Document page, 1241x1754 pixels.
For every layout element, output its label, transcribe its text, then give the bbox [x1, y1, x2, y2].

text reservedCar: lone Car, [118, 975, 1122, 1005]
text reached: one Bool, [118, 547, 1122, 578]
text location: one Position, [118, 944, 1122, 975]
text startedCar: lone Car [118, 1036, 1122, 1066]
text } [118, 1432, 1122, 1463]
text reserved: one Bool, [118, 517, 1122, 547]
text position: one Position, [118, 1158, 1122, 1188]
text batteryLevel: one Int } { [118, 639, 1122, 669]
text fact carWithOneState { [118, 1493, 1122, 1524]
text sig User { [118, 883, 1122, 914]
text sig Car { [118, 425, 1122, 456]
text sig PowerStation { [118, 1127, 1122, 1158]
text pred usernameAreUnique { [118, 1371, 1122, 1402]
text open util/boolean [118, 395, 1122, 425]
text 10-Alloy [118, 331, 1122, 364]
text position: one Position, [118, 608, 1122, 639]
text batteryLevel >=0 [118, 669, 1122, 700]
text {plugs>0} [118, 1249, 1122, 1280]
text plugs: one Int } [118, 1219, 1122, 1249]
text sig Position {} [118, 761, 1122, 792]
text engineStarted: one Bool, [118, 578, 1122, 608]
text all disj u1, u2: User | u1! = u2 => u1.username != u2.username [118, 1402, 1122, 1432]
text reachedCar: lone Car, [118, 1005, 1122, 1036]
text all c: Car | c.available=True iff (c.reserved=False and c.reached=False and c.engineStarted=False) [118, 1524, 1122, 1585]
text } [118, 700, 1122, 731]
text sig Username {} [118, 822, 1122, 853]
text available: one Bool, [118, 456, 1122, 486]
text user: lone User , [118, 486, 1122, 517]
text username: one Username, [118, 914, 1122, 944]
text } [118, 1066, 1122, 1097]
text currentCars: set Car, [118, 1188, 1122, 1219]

TASK ▸ Rewrite the material above, changing every "batteryLevel" to "chargeLevel" and keeping everything else the same.

TASK RESPONSE ▸
Document page, 1241x1754 pixels.
For every layout element, output its label, transcribe its text, then give the bbox [x1, y1, x2, y2].

text reservedCar: lone Car, [118, 975, 1122, 1005]
text reached: one Bool, [118, 547, 1122, 578]
text location: one Position, [118, 944, 1122, 975]
text startedCar: lone Car [118, 1036, 1122, 1066]
text } [118, 1432, 1122, 1463]
text reserved: one Bool, [118, 517, 1122, 547]
text position: one Position, [118, 1158, 1122, 1188]
text chargeLevel: one Int } { [118, 639, 1122, 669]
text fact carWithOneState { [118, 1493, 1122, 1524]
text sig User { [118, 883, 1122, 914]
text sig Car { [118, 425, 1122, 456]
text sig PowerStation { [118, 1127, 1122, 1158]
text pred usernameAreUnique { [118, 1371, 1122, 1402]
text open util/boolean [118, 395, 1122, 425]
text 10-Alloy [118, 331, 1122, 364]
text position: one Position, [118, 608, 1122, 639]
text chargeLevel >=0 [118, 669, 1122, 700]
text {plugs>0} [118, 1249, 1122, 1280]
text plugs: one Int } [118, 1219, 1122, 1249]
text sig Position {} [118, 761, 1122, 792]
text engineStarted: one Bool, [118, 578, 1122, 608]
text all disj u1, u2: User | u1! = u2 => u1.username != u2.username [118, 1402, 1122, 1432]
text reachedCar: lone Car, [118, 1005, 1122, 1036]
text all c: Car | c.available=True iff (c.reserved=False and c.reached=False and c.engineStarted=False) [118, 1524, 1122, 1585]
text } [118, 700, 1122, 731]
text sig Username {} [118, 822, 1122, 853]
text available: one Bool, [118, 456, 1122, 486]
text user: lone User , [118, 486, 1122, 517]
text username: one Username, [118, 914, 1122, 944]
text } [118, 1066, 1122, 1097]
text currentCars: set Car, [118, 1188, 1122, 1219]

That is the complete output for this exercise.